[Start]
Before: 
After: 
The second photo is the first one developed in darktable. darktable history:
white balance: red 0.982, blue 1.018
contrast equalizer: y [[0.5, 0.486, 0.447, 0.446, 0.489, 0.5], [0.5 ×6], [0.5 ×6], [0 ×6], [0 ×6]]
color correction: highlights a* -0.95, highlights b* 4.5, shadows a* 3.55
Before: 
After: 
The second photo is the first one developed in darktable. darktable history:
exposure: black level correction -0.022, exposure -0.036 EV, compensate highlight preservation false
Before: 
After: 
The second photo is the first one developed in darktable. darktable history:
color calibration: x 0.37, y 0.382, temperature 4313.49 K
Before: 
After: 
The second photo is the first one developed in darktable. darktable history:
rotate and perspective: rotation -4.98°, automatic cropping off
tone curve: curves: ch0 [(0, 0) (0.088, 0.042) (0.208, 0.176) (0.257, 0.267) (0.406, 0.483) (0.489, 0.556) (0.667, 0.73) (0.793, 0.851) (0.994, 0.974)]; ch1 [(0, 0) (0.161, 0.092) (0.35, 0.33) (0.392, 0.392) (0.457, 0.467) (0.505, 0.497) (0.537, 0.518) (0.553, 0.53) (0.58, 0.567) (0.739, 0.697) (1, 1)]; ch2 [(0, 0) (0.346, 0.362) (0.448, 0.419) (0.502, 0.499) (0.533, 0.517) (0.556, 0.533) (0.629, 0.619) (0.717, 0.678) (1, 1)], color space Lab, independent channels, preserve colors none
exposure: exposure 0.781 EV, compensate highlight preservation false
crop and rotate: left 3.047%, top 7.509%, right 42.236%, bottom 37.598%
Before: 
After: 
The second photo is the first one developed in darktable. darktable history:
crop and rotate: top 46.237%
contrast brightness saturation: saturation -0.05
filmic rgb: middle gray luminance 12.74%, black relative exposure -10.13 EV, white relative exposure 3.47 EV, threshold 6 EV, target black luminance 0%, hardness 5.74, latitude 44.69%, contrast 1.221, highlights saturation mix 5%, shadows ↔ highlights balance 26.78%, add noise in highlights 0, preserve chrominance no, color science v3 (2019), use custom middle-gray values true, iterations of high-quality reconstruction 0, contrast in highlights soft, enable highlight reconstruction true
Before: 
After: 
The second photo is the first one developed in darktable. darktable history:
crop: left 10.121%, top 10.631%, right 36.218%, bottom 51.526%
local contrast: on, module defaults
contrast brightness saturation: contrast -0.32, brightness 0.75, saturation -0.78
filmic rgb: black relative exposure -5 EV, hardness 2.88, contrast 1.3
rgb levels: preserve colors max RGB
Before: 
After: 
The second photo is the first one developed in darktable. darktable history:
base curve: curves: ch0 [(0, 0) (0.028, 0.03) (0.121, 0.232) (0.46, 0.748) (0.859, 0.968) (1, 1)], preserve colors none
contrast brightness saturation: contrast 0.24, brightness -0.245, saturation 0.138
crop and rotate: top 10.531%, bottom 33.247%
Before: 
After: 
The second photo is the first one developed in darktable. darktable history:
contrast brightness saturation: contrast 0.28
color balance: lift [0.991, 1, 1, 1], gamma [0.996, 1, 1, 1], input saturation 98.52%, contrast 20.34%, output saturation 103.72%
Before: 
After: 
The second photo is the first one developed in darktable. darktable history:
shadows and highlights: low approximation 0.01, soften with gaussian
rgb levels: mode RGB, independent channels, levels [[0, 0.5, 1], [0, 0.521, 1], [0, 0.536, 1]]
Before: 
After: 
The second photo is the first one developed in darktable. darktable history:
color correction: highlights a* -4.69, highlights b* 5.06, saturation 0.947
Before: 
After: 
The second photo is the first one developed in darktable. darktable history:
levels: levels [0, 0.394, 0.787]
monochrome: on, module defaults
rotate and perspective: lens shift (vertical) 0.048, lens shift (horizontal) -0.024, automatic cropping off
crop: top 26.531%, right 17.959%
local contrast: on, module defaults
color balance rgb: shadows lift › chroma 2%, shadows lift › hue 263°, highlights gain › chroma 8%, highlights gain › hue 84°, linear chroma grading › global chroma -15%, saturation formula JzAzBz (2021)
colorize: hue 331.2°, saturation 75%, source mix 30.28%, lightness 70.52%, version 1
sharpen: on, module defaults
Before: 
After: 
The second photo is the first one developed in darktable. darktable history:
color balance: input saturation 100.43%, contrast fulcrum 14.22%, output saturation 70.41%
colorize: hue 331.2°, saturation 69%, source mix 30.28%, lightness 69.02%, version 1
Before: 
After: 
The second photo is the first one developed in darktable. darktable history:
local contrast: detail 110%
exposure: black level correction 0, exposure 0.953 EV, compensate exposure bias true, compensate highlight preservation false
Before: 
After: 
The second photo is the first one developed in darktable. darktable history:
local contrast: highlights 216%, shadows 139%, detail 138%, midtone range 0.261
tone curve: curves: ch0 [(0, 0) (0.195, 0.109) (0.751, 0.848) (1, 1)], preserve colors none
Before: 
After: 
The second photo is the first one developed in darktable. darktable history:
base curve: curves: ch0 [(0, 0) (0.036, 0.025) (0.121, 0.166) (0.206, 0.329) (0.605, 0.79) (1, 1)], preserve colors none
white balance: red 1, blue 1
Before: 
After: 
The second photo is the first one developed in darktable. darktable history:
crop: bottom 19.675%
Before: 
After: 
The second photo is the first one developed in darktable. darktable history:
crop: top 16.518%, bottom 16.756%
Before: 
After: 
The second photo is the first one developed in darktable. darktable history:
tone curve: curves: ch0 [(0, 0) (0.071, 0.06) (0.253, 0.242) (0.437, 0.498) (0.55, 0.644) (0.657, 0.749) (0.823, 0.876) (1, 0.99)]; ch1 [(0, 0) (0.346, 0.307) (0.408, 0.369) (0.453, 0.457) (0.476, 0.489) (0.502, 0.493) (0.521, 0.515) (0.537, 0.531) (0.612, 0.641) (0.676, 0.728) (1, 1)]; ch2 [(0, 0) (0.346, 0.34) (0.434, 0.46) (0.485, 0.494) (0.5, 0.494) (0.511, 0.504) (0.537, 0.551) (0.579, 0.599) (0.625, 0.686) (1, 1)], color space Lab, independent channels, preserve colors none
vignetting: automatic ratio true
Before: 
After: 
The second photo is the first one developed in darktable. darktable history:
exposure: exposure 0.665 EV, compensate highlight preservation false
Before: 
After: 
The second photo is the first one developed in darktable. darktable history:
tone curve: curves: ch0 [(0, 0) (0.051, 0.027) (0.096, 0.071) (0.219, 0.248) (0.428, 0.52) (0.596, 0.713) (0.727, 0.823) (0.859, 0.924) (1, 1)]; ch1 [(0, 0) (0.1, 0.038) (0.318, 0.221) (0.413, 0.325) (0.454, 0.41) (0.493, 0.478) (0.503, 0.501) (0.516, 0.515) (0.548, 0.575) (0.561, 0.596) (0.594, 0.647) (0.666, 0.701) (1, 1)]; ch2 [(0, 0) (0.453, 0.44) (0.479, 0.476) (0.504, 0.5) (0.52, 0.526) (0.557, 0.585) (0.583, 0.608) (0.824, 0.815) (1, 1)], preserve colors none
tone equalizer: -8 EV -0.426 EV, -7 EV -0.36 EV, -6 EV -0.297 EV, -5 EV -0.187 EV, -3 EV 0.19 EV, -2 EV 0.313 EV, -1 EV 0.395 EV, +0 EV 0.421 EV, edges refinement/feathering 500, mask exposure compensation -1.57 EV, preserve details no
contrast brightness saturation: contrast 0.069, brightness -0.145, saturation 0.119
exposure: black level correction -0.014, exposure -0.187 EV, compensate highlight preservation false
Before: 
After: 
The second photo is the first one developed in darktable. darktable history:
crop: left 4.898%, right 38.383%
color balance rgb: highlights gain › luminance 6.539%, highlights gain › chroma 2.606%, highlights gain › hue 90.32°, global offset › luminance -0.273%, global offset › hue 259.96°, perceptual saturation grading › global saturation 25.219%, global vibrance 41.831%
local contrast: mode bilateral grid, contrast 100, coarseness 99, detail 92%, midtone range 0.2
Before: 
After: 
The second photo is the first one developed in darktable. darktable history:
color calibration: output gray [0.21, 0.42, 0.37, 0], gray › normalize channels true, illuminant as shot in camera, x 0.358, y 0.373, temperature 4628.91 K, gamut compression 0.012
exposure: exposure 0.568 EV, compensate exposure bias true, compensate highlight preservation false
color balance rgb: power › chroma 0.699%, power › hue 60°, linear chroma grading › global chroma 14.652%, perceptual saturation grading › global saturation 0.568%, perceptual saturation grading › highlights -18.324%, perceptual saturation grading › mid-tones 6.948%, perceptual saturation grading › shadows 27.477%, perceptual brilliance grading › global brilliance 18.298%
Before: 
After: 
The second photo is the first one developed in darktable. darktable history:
[End]
TASK GOAL
Rewrite everything from the start of the records down to the line containing "color calibration: x" as a numbered list, leaving out any blank lines.

TASK RESULT
1. Before: 
2. After: 
3. The second photo is the first one developed in darktable. darktable history:
4. white balance: red 0.982, blue 1.018
5. contrast equalizer: y [[0.5, 0.486, 0.447, 0.446, 0.489, 0.5], [0.5 ×6], [0.5 ×6], [0 ×6], [0 ×6]]
6. color correction: highlights a* -0.95, highlights b* 4.5, shadows a* 3.55
7. Before: 
8. After: 
9. The second photo is the first one developed in darktable. darktable history:
10. exposure: black level correction -0.022, exposure -0.036 EV, compensate highlight preservation false
11. Before: 
12. After: 
13. The second photo is the first one developed in darktable. darktable history:
14. color calibration: x 0.37, y 0.382, temperature 4313.49 K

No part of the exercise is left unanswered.